- What this task involves -
Each line from the one containing "Of the traffic" to the final line of the listing below must be transcribed exactly; all others are left out.

═════ Information provided

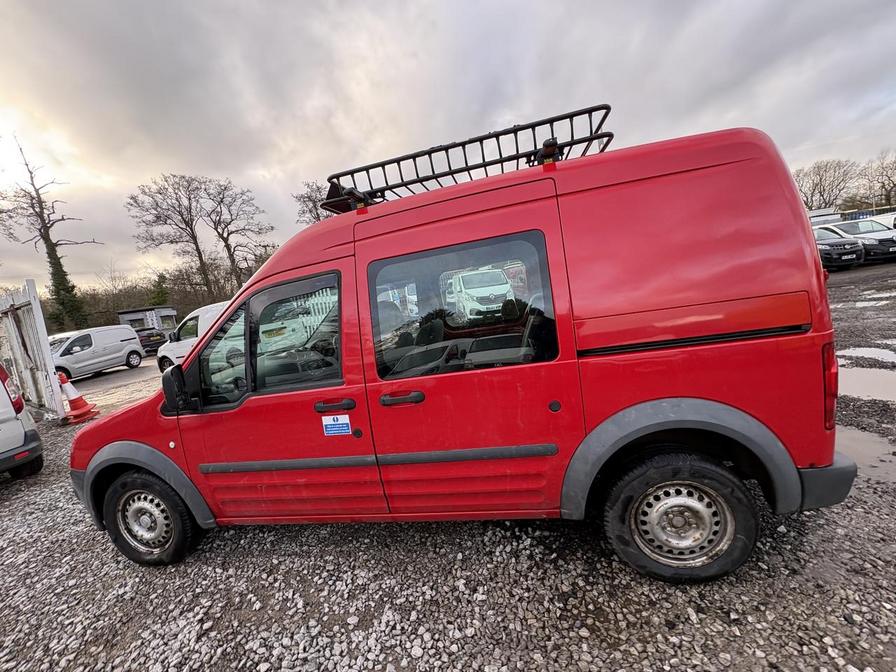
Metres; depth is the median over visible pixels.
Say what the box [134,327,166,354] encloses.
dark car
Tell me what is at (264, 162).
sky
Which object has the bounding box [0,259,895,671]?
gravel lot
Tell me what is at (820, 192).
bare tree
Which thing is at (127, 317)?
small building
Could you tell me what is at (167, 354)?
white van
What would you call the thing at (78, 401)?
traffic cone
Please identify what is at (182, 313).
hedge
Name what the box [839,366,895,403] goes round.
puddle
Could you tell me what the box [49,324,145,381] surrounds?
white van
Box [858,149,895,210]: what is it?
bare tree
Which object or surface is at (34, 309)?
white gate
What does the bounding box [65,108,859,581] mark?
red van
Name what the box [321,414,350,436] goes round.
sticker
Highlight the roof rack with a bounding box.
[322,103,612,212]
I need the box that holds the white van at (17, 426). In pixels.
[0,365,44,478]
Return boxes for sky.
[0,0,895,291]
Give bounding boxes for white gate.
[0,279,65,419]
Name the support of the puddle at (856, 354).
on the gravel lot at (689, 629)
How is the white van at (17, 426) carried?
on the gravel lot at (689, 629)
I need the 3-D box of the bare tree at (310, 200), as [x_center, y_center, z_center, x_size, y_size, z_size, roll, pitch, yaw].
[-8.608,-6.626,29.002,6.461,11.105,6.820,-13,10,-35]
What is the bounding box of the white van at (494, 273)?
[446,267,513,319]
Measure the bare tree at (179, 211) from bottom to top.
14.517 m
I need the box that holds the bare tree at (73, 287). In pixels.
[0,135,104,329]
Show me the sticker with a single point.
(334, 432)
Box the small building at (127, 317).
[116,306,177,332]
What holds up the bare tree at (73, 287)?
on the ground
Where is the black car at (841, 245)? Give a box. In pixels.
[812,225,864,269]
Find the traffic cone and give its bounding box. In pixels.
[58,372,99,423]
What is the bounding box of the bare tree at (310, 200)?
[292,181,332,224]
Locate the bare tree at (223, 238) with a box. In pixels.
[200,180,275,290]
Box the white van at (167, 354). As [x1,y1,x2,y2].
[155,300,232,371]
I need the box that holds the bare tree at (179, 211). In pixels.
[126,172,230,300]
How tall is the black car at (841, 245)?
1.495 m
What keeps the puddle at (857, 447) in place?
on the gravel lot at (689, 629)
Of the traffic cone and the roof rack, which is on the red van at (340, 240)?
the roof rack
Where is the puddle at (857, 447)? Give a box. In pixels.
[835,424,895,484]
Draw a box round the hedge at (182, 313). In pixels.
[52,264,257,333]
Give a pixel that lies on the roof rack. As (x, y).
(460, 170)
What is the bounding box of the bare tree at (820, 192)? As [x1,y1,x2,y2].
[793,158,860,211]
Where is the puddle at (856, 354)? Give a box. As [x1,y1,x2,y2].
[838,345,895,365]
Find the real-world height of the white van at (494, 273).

══════════

- Result of this task -
Of the traffic cone and the roof rack, which is on the red van at (340, 240)?
the roof rack
Where is the puddle at (857, 447)? Give a box. In pixels.
[835,424,895,484]
Draw a box round the hedge at (182, 313). In pixels.
[52,264,257,333]
Give a pixel that lies on the roof rack. As (x, y).
(460, 170)
What is the bounding box of the bare tree at (820, 192)? As [x1,y1,x2,y2].
[793,158,860,211]
Where is the puddle at (856, 354)? Give a box. As [x1,y1,x2,y2].
[838,345,895,365]
Find the real-world height of the white van at (494, 273).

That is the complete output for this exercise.